··· DATASET RECORDS ···

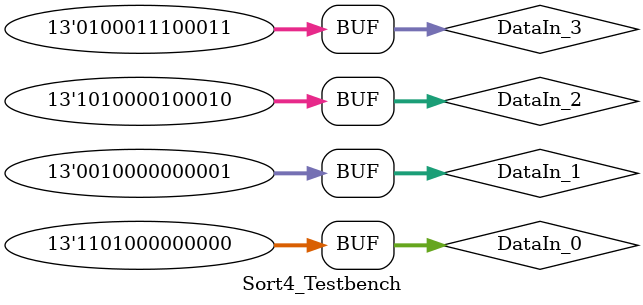
<source format=v>
`timescale 1ns / 1ps

module Sort4_Testbench;

	// Inputs
	reg [12:0] DataIn_0, DataIn_1, DataIn_2, DataIn_3;

	// Outputs
	wire [7:0] Value_0, Value_1, Value_2, Value_3;
	wire [4:0] Index_0, Index_1, Index_2, Index_3;

	// Instantiate the Unit Under Test (UUT)
	Sort4 uut (
		.DataIn_0(DataIn_0), 
		.DataIn_1(DataIn_1), 
		.DataIn_2(DataIn_2), 
		.DataIn_3(DataIn_3), 
		.DataOut_0({Value_0, Index_0}), 
		.DataOut_1({Value_1, Index_1}), 
		.DataOut_2({Value_2, Index_2}), 
		.DataOut_3({Value_3, Index_3})
	);

	initial begin
		// Initialize Inputs
		DataIn_0 = {8'd208,	5'd0};
		DataIn_1 = {8'd32,	5'd1};
		DataIn_2 = {8'd161,	5'd2};
		DataIn_3 = {8'd71,	5'd3};
		// Wait 100 ns for global reset to finish
		#100;
        
		// Add stimulus here

	end
      
endmodule


</source>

···

YOUR TASK =
Scan the listing for the string "wire". Copy each line that has it.

SOLUTION BELOW =
	wire [7:0] Value_0, Value_1, Value_2, Value_3;
	wire [4:0] Index_0, Index_1, Index_2, Index_3;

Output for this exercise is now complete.